BEGIN MATERIAL TO PROCESS

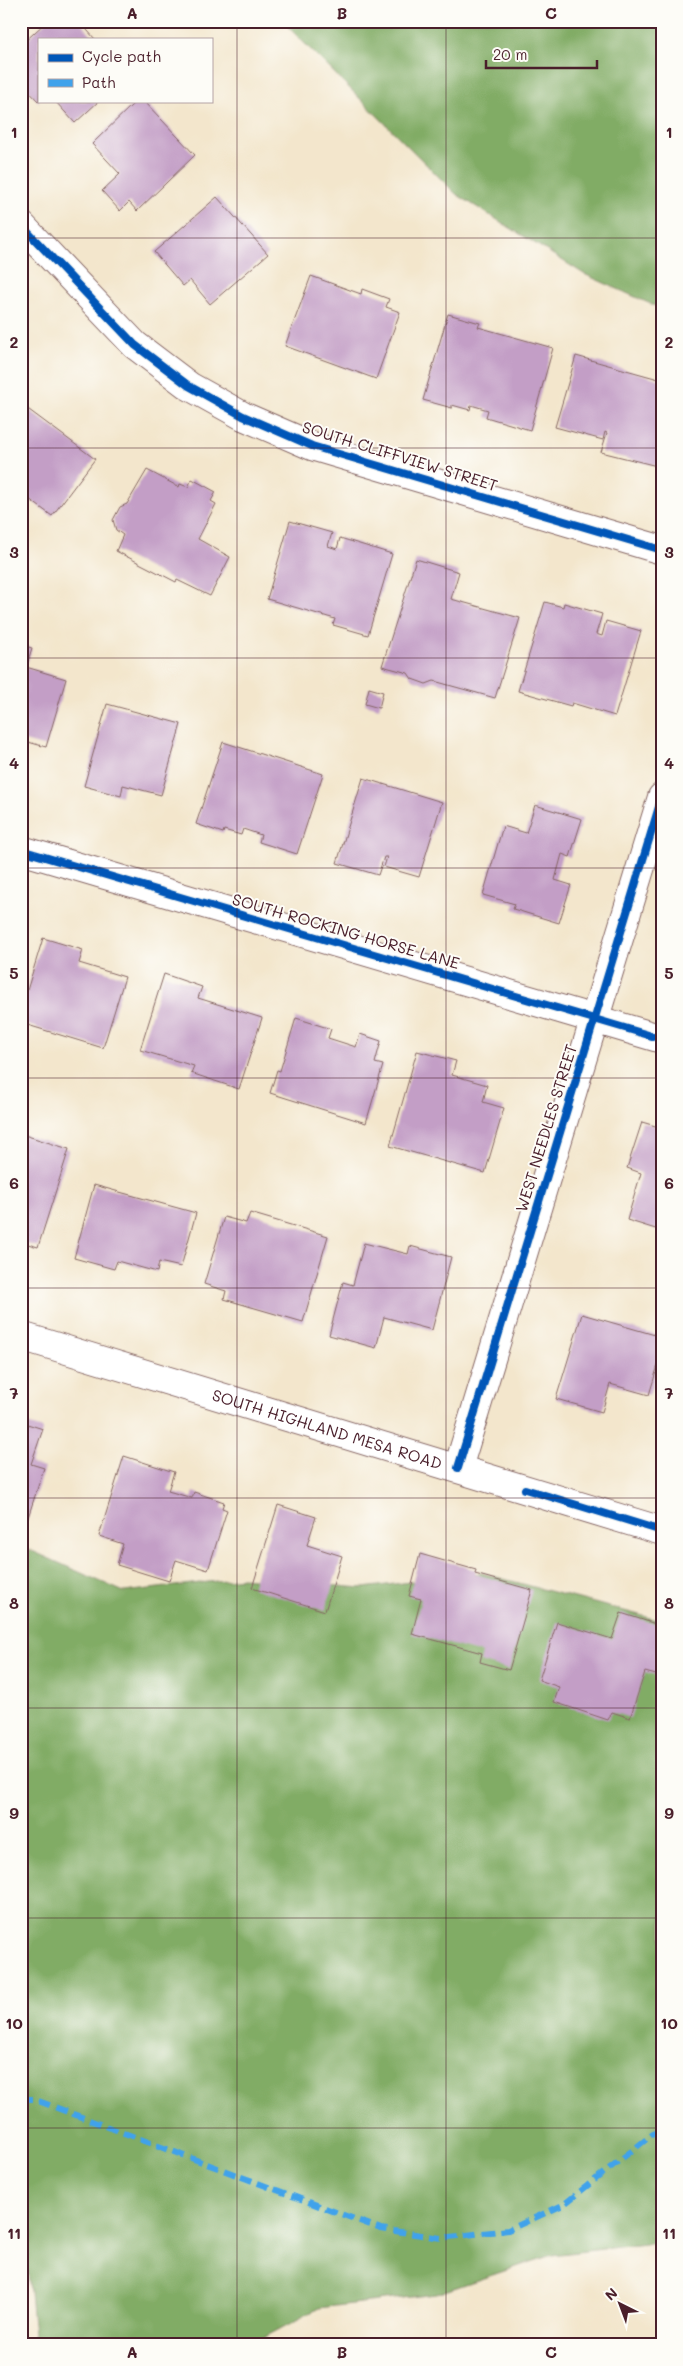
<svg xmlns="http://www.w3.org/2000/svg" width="683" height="2366" viewBox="0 0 683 2366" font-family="Mali,sans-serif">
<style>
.forest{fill:#81ac65;stroke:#666648}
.building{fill:#c39ec6}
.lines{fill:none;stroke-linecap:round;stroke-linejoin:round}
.minor-casing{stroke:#856563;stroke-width:30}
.minor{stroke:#fff;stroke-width:28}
.quiet{stroke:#40a2eb;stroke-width:6;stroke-dasharray:12 6;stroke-linecap:butt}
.cycleway-casing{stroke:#fdfcf7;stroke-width:11}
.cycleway{stroke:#0057b8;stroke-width:8}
.grid{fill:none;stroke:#4a1f2b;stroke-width:1;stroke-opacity:0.55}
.labels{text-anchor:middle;stroke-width:4;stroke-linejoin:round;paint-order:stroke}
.street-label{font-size:16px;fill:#4a1f2b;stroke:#fdfcf7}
.neatline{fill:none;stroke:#4a1f2b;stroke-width:2}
.grid-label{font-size:16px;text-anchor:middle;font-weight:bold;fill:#4a1f2b}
</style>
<rect width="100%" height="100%" fill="#fdfcf7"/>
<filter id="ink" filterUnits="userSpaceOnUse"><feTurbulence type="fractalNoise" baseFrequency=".02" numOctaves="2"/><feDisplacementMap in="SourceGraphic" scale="10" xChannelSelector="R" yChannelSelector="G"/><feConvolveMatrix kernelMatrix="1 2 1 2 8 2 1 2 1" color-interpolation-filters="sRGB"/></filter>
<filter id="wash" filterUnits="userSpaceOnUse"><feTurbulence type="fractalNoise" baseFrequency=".0096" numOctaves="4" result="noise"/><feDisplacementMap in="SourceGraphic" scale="20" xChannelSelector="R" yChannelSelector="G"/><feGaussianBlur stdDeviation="1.12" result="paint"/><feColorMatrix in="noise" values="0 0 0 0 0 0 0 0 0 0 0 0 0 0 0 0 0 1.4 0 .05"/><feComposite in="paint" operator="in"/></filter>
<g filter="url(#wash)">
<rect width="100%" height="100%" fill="#f3e6cc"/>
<g class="forest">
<path d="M282,21h380v288l-78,-35 -128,-80z"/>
<path d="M21,1546l103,46 118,-14 121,10 118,-15 181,48v621l-110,13 -116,39 -117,14 -69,37h-215l-7,-73 -7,-22z"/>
</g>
<g id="blocks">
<g class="building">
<path d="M47,21h32l16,18h-56v63l-18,-19v-38z"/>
<path d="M55,101h44l-24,22z"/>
<path d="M136,101h8l51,54 -58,56 -8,-9 -9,9 -18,-20 18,-17 -28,-30z"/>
<path d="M217,197l51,57 -58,50 -20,-24 -7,6 -29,-34z"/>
<path d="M311,276l50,18 1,-5 27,10 -3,8 14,5 -24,67 -91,-33z"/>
<path d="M448,314l32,9 -2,4 75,21 -23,82 -44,-13 2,-7 -17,-5 -1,5 -18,-5v3l-29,-8z"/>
<path d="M576,356l86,24v21l-6,19 6,1 -1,46 -60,-15 6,-19 -2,-1 -2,8 -48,-13z"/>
<path d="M21,404l74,55 -43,57 -31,-23z"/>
<path d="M147,470l32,17 1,-3 8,3 4,-8 24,13 -5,9 5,3 -18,35 32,18 -20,39 -33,-16 -1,2 -60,-31 7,-16 -7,-5 -3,-10 7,-13 7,-3z"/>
<path d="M290,521l42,12 -4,13 9,3 3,-11 52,16 -24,81 -35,-10 2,-6 -68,-20z"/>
<path d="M416,559l43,13 -8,27 69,19 -25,80 -61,-17 -8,3 -14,-5 -4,-6 -26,-7z"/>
<path d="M545,602l18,5 1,-4 38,11 -6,20 6,2 4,-15 35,10 -26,85 -43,-13 -1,3 -53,-15z"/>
<path d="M21,645l11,3 -6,19 40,12 -20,68 -25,-7z"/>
<path d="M369,688l14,4 -4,16 -14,-4z"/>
<path d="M107,704l74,20 -20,71 -38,-10 -2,11 -37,-10z"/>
<path d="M223,742l100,32 -26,80 -38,-12 2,-7 -18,-6 -2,6 -17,-5 -1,3 -27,-9z"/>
<path d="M363,778l79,24 -23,75 -35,-10 3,-10h-3l-6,18 -41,-12z"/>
<path d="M535,805l47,14 -12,38 -8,-3 -7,26 16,5 -12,38 -46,-14 2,-5 -32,-9 20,-69 23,7z"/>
<path d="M43,938l40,12 -4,13 46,14 -22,71 -82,-25v-13z"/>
<path d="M164,974l38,13 -4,11 64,20 -23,71 -48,-16 3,-7 -54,-16z"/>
<path d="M296,1018l35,11 -3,9 28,9 4,-13 21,7 -6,22 8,2 -17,58 -96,-30 7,-23 3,1z"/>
<path d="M417,1051l39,10 -4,14 35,10 -4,17 21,6 -19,65 -95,-27z"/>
<path d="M642,1122l20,6v103l-35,-11 14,-47 -14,-5z"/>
<path d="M21,1134l48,15 -31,98 -17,-5z"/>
<path d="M94,1185l102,28 -15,54 -22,-5 -2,10 -40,-11 -3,8 -40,-11z"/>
<path d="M250,1213l78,23 -25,86 -79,-23 2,-8 -22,-7 20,-67 22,6z"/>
<path d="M364,1243l44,11 2,-8 41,11 -19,73 -48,-13 -8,31 -47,-13 14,-53 10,3z"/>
<path d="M582,1314l80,23v15l-13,43 -39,-11 -8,28 -46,-13z"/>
<path d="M21,1422l22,7 -12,35 13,4 -22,68z"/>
<path d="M124,1456l50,16 -6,19 24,7 2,-6 30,10 -2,6 5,2 -19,60 -32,-10 -7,21 -52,-16 6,-21 -24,-8z"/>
<path d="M278,1505l38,12 -9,28 35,11 -17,55 -73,-23z"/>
<path d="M420,1554l56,16 -1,4 57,16 -23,80 -29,-8 2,-9 -70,-19 9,-35 -12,-3z"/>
<path d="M621,1613l41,13v30l-6,19 -11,-3 -15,46 -18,-6 -4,8 -54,-18 5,-15 -20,-7 18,-58 55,17z"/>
</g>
</g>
</g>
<g filter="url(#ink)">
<use href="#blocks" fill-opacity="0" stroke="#856563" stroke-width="1"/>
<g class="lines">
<defs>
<g id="minor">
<path d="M21,225l114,120 54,41 54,30 69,30 350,104"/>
<path d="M21,850l641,189"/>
<path id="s1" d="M21,1336l641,195"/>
<path d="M458,1468l204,-671"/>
</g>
</defs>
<use href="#minor" class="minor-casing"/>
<use href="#minor" class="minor"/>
<path class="quiet" d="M21,2099h12l348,130 60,9 67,-8 55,-25 90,-71 9,-3"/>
<defs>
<g id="cycleway">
<path d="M21,225l114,120 54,41 54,30 69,30 350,104"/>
<path d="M21,850l641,189"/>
<path d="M458,1468l204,-671"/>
<path d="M525,1489l137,42"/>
</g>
</defs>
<use href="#cycleway" class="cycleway-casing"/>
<use href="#cycleway" class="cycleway"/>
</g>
</g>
<path class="grid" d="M237,21v2324M446,21v2324M21,238h641M21,448h641M21,658h641M21,868h641M21,1078h641M21,1288h641M21,1498h641M21,1708h641M21,1918h641M21,2128h641"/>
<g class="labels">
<g class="street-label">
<text transform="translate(400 456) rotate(17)" y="6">SOUTH CLIFFVIEW STREET</text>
<text transform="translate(346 931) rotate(16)" y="6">SOUTH ROCKING HORSE LANE</text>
<text transform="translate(546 1128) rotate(-73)" y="6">WEST NEEDLES STREET</text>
<text dy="6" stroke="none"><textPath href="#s1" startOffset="320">SOUTH HIGHLAND MESA ROAD</textPath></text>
</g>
</g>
<rect width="683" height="2366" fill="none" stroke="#fdfcf7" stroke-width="55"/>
<rect x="38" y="38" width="175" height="65" fill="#fdfcf7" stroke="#b5a4a5"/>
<rect x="48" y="54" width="25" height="8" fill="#0057b8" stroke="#b5a4a5"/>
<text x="82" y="62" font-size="15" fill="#4a1f2b">Cycle path</text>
<rect x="48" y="79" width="25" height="8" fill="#40a2eb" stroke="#b5a4a5"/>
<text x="82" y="88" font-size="15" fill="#4a1f2b">Path</text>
<g transform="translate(620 2304) rotate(318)" stroke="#fdfcf7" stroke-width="4" paint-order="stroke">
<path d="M0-4L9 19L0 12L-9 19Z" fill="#4a1f2b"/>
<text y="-8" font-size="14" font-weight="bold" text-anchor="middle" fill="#4a1f2b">N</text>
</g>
<path d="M486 60v8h111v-8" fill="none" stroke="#4a1f2b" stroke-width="2.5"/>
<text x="493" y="60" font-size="15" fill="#4a1f2b" stroke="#fdfcf7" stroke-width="4" paint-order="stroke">20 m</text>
<rect x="28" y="28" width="628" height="2310" class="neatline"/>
<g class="grid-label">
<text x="132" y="19">A</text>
<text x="342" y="19">B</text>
<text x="551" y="19">C</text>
<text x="14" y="138">1</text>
<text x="669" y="138">1</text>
<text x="14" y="348">2</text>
<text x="669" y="348">2</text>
<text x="14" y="558">3</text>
<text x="669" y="558">3</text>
<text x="14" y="769">4</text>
<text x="669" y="769">4</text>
<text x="14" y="979">5</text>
<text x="669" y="979">5</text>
<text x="14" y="1189">6</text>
<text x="669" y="1189">6</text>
<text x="14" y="1399">7</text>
<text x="669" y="1399">7</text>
<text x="14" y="1609">8</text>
<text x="669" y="1609">8</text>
<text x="14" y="1819">9</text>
<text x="669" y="1819">9</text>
<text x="14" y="2029">10</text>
<text x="669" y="2029">10</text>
<text x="14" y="2239">11</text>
<text x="669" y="2239">11</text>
<text x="132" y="2358">A</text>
<text x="342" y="2358">B</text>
<text x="551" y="2358">C</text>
</g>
</svg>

END MATERIAL TO PROCESS

→ **TRY IT**: A single number is the answer: how many lines of the material contain "labels"?

→ **SOLUTION TO THE PROBLEM**: 2